# [Excerpt to read]
****************

Selected C++ Example #15
// Example #15
// This C++ example illustrates the use of virtual multiple
// inheritance to force data and constructor sharing of a
// common base class. The example comes from the graduate
// student problem posed in Chapter 6.
#include <iostream.h>
#include <string.h>
// Constants used in this example.
const int name_len = 50;
const int ssn_len = 12;
const int course_len = 20;
const int student_len = 50;
// The Person class is the common base class, which both
// the student and instructor classes inherit. It would
// be inherited twice in the graduate student class if it
// were not for virtual inheritance at both the student and
// instructor levels.
// Note the protected accessor methods. The assumption is
// that one or more derived classes of Person need access
// to name and social security number. These methods are a
// bit dangerous in that they give pointers to the internals
// of Person. The fact that they are constant does not help
// much, since a user could cast the return value to a
// regular char pointer. The only safe way to protect the
// state of the Person class would be to force the user to
// pass the Person object a buffer. The Person object would
// then copy the name/ssn into the required buffer; e.g.,
// void get_name(char* buf);
// void get_ssn(char* buf);
// This copying is quite expensive. I would use the above
// forms if I were making these public accessors. Since they
// are protected, I'm willing to gamble that I do not have
// pathological implementors of derived classes. The choice
// depends on your level of paranoia.
// The copy constructor is not required here, since Person
// is a fixed-size class. I place it here for readability
// since it will be called further down the hierarchy.

****************

# [Data extract]
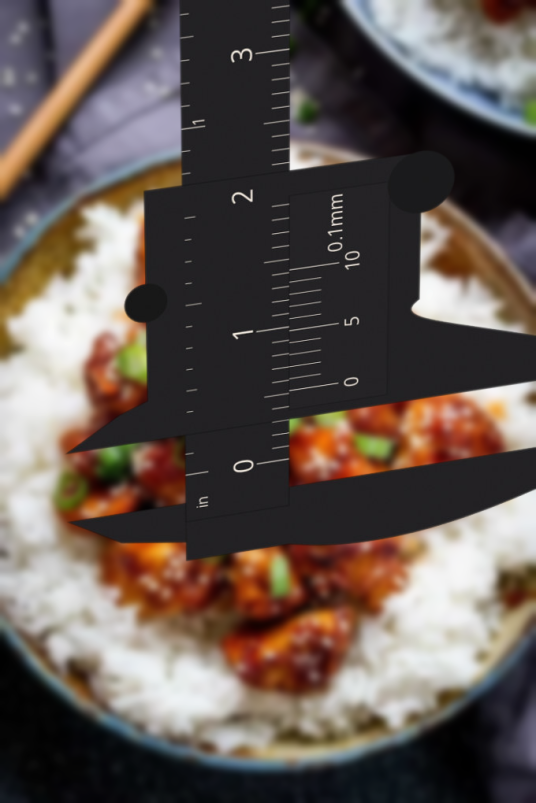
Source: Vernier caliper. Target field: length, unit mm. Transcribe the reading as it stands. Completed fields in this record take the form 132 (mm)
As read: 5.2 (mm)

****************

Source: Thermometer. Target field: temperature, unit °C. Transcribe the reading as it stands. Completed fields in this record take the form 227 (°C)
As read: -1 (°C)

****************

# [Check your understanding]
A) Answer these questions using the C++ example, putting each answer on its own line marked like its question.
(i) What value is assigned to the constant name_len?
(ii) Which chapter poses the graduate student problem?
(iii) What reason is given for the Person class not requiring a copy constructor?
B) Please list every constant declared in the C++ example along with the value it is given.
C) Carry on the C++ example about virtual multiple inheritance, starting right after its final comment line.

# [List of answers]
A)
(i) 50
(ii) Chapter 6
(iii) Person is a fixed-size class.

B)
name_len = 50
ssn_len = 12
course_len = 20
student_len = 50

C)
class Person {
char name[name_len];
char ssn[ssn_len];
protected:
const char* get_name() { return (name); }
const char* get_ssn() { return(ssn); }
Person();
public:
Person(char*, char*);
Person(Person&);
void print();
};
// The first uncomfortable item we need to deal with is
// the requirement that the Person constructor possess this
// constructor, which, in fact, will never be called. We
// want to be able to initialize a graduate student given
// only a student object and a salary. This requires us to
// have a protected constructor for the Instructor class,
// which takes a salary (only) as an argument. Such a
// constructor will have an implied call to this constructor
// (see the protected instructor constructor below) , but
// since the Instructor virtually inherits from Person, this
// constructor will never be called. Without it, however,
// the example will not compile.
// We also want to build a graduate student from only an
// Instructor. This requires a protected student
// constructor that takes no arguments. The same problem that
// occurs with the instructor constructor occurs here.
Person::Person()
{
}
Person::Person(char* n, char* social_num)
{
strncpy(name, n, name_len);
strncpy(ssn, social_num, ssn_len);
}
Person::Person(Person& rhs)
{
strcpy(name, rhs.name);
strcpy(ssn, rhs.ssn);
}
void
Person::print()
{
cout << ''Hi! My name and SSN is '' << name;
cout << '' '' << ssn << ''.\n'';
}
// The Student class contains a list of courses, each of
// which contains a name and a grade.
class Course {
char name[name_len];
int grade;
public:
Course(char*, int);
Course(Course&);
void print(const char*);
};
Course::Course(char* n, int g)
{
strncpy(name, n, name_len);
grade = g;
}
Course::Course(Course& rhs)
{
strcpy(name, rhs.name);
grade = rhs.grade;
}
void
Course::print(const char* student)
{
cout << student << '' received a '' << grade;
cout << '' in the course '' << name << ''\n'';
}
// The Student class virtually inherits from Person. The
// Student class is advertising that it is willing to share
// its Person base object with any other Person base object
// in a multiple inheriting derived class (the GradStudent, in
// this case). This virtual keyword has nothing to do with
// polymorphism. In fact, there is no polymorphism in this
// example. The behavior of Student is defined to be the same
// regardless of the virtual keyword; its implementation
// changes, however. Virtual inheritance will affect only the
// children of the virtually inheriting class.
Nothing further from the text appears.